But at Lanes Cove House it’s no ordinary lobster feast. That small bowl in between the lobster and the corn is Sathima’s special Thai chile sauce, nam pla prik. One little spoonful on lobster is magic. This unique marriage of flavors has become a signature of Rose family gatherings.Sathima married Paul, a family friend and sea captain, a few years ago. She’s at home in any kitchen and welcomed in all of ours, especially with her husband at sea and her daughter away at camp. She cooks her native Thai cuisine passionately, with all her senses. I love watching her chopping, tasting, opening pot lids and waving the scent toward her nose. She tells me the Thai philosophy of tasting. Each dish has a unique order of flavors to experience: salty, sweet, spicy, sour. I understand the concept, but when I taste her food I just think: Yum. So it’s thanks to Sathima that nam pla prik found a place on this family’s New England dinner table, right next to the melted butter. They’re not mutually exclusive. You can even mix a spoonful of nam pla prik into the melted butter. Now that I’m home I’m using it on grilled vegetables, noodles, and my latest favorite– a fried egg.

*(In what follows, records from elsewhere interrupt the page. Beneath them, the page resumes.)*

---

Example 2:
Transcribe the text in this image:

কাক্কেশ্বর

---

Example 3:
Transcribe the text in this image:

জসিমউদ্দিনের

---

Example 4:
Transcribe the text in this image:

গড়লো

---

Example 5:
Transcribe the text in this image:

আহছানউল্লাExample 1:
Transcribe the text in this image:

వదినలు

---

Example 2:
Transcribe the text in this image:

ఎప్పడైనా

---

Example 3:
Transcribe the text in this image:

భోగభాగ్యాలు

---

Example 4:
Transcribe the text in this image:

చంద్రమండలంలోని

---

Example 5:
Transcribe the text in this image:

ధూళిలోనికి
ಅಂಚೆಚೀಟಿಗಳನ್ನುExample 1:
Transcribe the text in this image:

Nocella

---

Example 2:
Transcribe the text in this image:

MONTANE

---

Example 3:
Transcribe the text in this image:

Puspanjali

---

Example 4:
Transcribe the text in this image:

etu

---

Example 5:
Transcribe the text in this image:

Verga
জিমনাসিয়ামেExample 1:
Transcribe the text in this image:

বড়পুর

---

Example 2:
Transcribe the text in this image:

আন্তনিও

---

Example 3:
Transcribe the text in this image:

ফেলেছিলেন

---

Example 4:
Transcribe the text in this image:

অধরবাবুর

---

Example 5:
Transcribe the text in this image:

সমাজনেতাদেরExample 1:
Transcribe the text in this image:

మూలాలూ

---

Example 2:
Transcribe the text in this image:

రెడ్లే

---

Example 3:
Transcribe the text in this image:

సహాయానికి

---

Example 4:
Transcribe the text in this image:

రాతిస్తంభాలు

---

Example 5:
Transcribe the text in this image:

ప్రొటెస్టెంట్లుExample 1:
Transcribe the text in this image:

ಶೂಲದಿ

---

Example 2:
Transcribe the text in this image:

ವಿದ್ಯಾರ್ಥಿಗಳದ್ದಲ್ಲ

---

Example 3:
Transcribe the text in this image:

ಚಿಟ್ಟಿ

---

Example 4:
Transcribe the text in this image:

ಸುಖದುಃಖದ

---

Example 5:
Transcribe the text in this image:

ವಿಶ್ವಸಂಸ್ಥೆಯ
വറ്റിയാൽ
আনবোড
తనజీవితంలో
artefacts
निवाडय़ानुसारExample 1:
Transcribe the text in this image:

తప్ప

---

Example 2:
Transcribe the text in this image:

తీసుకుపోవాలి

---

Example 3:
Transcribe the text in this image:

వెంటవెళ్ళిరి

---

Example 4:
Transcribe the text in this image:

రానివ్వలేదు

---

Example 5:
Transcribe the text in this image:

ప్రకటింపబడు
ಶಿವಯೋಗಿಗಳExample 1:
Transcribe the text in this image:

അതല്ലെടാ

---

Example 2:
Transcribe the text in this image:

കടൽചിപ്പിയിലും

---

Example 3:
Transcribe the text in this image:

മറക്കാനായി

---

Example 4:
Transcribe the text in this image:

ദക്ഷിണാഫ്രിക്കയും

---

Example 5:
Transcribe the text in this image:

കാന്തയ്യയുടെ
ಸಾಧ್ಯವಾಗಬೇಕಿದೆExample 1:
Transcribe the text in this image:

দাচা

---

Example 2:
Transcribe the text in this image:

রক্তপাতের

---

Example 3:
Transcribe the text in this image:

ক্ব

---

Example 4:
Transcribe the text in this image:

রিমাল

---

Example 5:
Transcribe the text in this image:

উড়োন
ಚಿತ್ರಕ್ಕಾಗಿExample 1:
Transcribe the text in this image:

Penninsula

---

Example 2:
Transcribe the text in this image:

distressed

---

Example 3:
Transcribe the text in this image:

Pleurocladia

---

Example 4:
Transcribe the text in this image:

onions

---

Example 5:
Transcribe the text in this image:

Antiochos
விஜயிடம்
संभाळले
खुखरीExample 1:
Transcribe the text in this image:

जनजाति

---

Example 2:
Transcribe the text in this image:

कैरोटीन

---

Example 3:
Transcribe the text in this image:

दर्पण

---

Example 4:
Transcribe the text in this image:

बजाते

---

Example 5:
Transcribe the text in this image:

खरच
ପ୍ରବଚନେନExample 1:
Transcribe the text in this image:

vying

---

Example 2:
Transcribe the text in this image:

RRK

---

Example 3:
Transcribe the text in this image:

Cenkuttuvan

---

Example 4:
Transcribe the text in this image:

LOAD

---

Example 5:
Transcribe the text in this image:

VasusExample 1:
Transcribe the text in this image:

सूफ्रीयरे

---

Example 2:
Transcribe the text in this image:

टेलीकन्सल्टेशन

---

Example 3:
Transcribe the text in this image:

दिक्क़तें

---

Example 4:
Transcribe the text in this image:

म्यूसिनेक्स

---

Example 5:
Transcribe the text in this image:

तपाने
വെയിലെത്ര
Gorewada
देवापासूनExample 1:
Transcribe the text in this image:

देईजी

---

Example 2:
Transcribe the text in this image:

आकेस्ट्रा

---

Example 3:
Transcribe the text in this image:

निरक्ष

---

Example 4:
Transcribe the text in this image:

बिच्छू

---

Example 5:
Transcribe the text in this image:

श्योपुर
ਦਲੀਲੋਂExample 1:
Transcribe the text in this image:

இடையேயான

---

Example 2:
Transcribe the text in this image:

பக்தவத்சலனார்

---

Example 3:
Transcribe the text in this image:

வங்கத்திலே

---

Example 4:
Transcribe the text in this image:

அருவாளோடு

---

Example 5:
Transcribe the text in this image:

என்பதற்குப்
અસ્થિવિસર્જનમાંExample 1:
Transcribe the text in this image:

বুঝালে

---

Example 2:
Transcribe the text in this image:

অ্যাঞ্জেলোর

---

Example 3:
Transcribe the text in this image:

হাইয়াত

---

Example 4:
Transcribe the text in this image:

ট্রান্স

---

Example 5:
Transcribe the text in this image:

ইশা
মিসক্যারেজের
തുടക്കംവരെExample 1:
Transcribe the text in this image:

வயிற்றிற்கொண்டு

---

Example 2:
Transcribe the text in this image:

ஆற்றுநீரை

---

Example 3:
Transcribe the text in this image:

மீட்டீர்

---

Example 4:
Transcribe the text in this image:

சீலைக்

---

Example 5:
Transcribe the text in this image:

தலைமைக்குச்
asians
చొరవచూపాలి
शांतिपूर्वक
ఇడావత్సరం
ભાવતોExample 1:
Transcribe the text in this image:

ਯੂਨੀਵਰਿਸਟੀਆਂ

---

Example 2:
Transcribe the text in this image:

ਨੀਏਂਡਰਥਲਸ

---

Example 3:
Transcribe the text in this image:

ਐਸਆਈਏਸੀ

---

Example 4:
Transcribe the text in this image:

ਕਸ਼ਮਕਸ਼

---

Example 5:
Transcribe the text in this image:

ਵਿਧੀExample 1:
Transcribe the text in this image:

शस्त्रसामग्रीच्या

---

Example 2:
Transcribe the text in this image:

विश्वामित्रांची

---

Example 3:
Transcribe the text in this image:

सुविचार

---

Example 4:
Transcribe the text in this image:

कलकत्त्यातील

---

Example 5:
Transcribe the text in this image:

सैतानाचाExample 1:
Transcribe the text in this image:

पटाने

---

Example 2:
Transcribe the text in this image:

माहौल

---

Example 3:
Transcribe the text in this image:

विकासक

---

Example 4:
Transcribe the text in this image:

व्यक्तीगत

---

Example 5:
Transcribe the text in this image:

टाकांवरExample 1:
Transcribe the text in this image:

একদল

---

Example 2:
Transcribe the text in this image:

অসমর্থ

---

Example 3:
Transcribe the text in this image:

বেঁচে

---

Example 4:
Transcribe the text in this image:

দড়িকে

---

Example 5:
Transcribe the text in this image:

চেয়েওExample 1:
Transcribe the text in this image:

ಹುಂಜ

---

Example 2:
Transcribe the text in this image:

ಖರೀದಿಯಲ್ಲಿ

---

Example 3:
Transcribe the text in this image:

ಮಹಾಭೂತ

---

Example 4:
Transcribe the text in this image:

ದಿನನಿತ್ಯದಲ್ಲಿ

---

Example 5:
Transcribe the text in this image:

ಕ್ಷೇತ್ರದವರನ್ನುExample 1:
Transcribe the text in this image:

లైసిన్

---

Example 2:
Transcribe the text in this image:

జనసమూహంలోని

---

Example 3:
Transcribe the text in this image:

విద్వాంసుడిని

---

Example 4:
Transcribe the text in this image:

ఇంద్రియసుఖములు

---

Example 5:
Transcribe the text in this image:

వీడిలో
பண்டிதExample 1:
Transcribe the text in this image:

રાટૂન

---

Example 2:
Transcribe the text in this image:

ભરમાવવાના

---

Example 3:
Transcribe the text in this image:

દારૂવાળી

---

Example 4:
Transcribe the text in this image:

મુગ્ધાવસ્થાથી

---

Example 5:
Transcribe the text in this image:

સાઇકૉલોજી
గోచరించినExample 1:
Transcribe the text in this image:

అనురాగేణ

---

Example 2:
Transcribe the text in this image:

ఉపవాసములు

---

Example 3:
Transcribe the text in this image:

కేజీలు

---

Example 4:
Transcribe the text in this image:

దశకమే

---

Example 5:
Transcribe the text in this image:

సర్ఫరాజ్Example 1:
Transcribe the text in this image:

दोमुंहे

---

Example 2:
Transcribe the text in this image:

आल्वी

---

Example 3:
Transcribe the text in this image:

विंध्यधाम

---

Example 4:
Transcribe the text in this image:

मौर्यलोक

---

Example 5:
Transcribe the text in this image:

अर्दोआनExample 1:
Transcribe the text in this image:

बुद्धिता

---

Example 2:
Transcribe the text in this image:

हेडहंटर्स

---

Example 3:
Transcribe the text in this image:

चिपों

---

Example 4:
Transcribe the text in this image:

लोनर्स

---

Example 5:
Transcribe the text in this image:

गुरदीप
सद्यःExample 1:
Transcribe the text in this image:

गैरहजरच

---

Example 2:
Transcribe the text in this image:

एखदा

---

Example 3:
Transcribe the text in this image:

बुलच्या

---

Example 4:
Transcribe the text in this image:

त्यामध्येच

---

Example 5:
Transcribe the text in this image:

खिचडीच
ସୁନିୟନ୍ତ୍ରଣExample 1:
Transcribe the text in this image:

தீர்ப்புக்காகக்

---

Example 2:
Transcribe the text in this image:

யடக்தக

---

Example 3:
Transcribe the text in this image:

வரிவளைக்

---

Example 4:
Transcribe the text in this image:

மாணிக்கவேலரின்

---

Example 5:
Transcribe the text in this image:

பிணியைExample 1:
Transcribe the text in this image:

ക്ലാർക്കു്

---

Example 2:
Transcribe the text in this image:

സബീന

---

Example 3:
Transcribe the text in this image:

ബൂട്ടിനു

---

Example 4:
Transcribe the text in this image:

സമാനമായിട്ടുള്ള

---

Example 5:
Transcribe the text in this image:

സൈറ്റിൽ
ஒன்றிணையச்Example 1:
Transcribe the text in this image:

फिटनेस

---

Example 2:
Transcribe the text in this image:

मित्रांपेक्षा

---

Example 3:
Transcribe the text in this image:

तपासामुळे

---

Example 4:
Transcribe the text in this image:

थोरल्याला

- 1 cup finely chopped cilantro (or 1 tablespoon minced cilantro roots*)
- 2 cloves garlic, minced
- 6-12 Thai or bird chiles (to taste), thinly sliced
- 1/2 teaspoon minced ginger
- 1/3 cup fish sauce
- juice of 1 lime
- Combine all the ingredients in a bowl. Allow to marinate at least one hour before serving.
- *Sathima prefers cilantro roots to the leaves and stems, but they can be hard to find.